Mohamed Achir à Horizons : «On doit favoriser la production locale»
Mohamed Achir souligne dans cet entretien la nécessité de réorienter notre mode de consommation en favorisant la production locale, notamment agricole pour réduire en premier lieu la facture de l’importation. Selon lui, le consommateur doit lutter aussi contre le gaspillage et rationaliser ses dépenses. Autrement dit, faire émerger une approche de développement durable et de responsabilité sociétale.
Qu’est-ce qu’un modèle de consommation ?
Cette notion très complexe à définir tient compte des besoins de la société, de son niveau de développement et sa stratification. Aujourd’hui, nous assistons à la standardisation, à l’uniformisation des goûts et à l’orientation de la consommation au niveau mondial. Le modèle US se répandant partout. Leurs multinationales standardisent et imposent goûts et besoins. Nous nous éloignons, de plus en plus, du modèle classique traditionnel. L’Algérie, influencée par cette variable, en termes d’alimentation, de tenues vestimentaires et services, notamment numériques, n’y échappe pas. L’enjeu pour tous les pays est de préserver leur mode de consommation. Les croyances religieuses, les cultures et les contraintes budgétaires constituent des freins à cette hégémonie de standardisation.
L’Algérie devra-t-elle changer de modèle de consommation en tenant compte de la situation financière et économique actuelle ?
Il serait difficile de changer. Il est plus judicieux de parler de réorientation d’un modèle vers les produits locaux. Nous consommons plus de 8 milliards de dollars de produits importés et nous sommes parmi les premiers consommateurs au monde de sucre, de produits laitiers et de céréales, notamment la farine. La facture d’importation est très lourde. Notre structure d’alimentation est basée essentiellement sur ces produits et nous mangeons peu de produits agricoles qui sont pourtant abondants. L’Etat, la société civile et les associations de consommateurs ont un rôle important à jouer dans le cadre de la sensibilisation quant à cette réorientation, la rationalisation et contre le gaspillage. L’Etat peut intervenir par contrainte juridique en imposant des lois pour diminuer les taux de ces produits (sucre, huile…) dans la fabrication, par exemple, des jus, de pâtisseries… ou par contrainte budgétaire en révisant le système de subventions. Il faut rendre ces produits plus chers pour réorienter la consommation.
La révision des subventions est-elle impérative ?

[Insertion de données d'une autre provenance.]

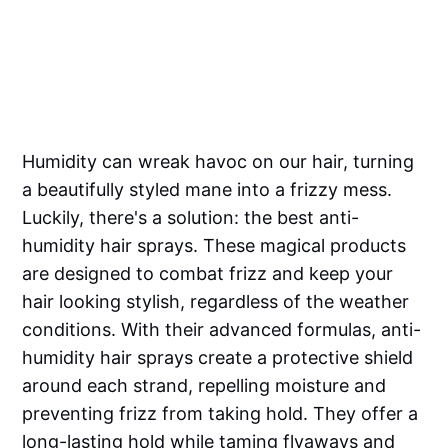
Humidity can wreak havoc on our hair, turning
a beautifully styled mane into a frizzy mess.
Luckily, there's a solution: the best anti-
humidity hair sprays. These magical products
are designed to combat frizz and keep your
hair looking stylish, regardless of the weather
conditions. With their advanced formulas, anti-
humidity hair sprays create a protective shield
around each strand, repelling moisture and
preventing frizz from taking hold. They offer a
long-lasting hold while taming flyaways and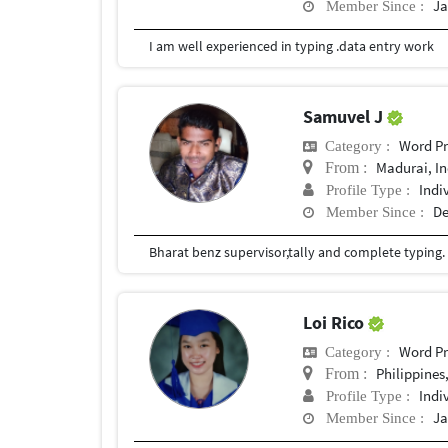
Ja
Member Since :
I am well experienced in typing .data entry work
Samuvel J
Word Pr
Category :
Madurai, In
From :
Indi
Profile Type :
De
Member Since :
Bharat benz supervisor,tally and complete typing.
Loi Rico
Word Pr
Category :
Philippines
From :
Indi
Profile Type :
Ja
Member Since :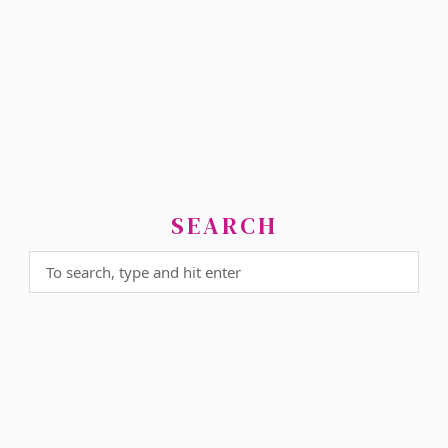
SEARCH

La révision des subventions doit s’inscrire dans la définition du nouveau mode de consommation qui doit être durable et responsable. En Europe, certains chercheurs ont développé le concept de consom-acteur. Le consommateur doit être acteur et responsable de ce qu’il consomme. D’un point de vue sanitaire, notre mode de consommation n’est pas sain et économiquement n’est pas soutenable. Il coûte énormément cher car nous dépendant de l’importation (huile, sucre, farine…). Il est orienté vers ces produits par ce qu’ils sont justement soutenus par l’Etat. Le litre de lait est cédé à 25 DA quand son prix réel est de 60 dinars. Avec la baguette de pain à 10 DA et le lait à 25 DA, les gens achètent plus et gaspille beaucoup. Nous devons revoir notre système de subventions et procéder par des transferts monétaires aux personnes ayant un faible revenu. Il ne faut pas se cacher derrière l’économie de marché mais adopter une nouvelle approche basée sur le développement durable, la consommation saine et socialement responsable. Nous sommes un pays énergivore et nous consommons beaucoup d’eau. Nous devons revenir aux prix réels. Le coût de revient d’un litre d’essence sans plomb se situe entre 110 à 120 DA alors qu’il est cédé à 45 DA. Un mètre cube d’eau qui revient à 75 DA est cédé à 25 dinars. Idem pour l’électricité. Un KW revient à 12 DA mais subventionné à 4 DA. Ce n’est pas du tout soutenable.
Faut-il stimuler la consommation pour booster la production ou freiner
celle-ci au vu de la situation financière du pays ?
Il faut stimuler la consommation qui crée un effet multiplicateur. Augmenter la dépense publique va générer une demande globale qui tirera vers le haut la production locale et la croissance. Le mode de consommation et le mode de production ont une relation cyclique. Au lieu d’importer, il faut encourager les produits locaux en respectant la variable de la responsabilité sanitaire et environnementale.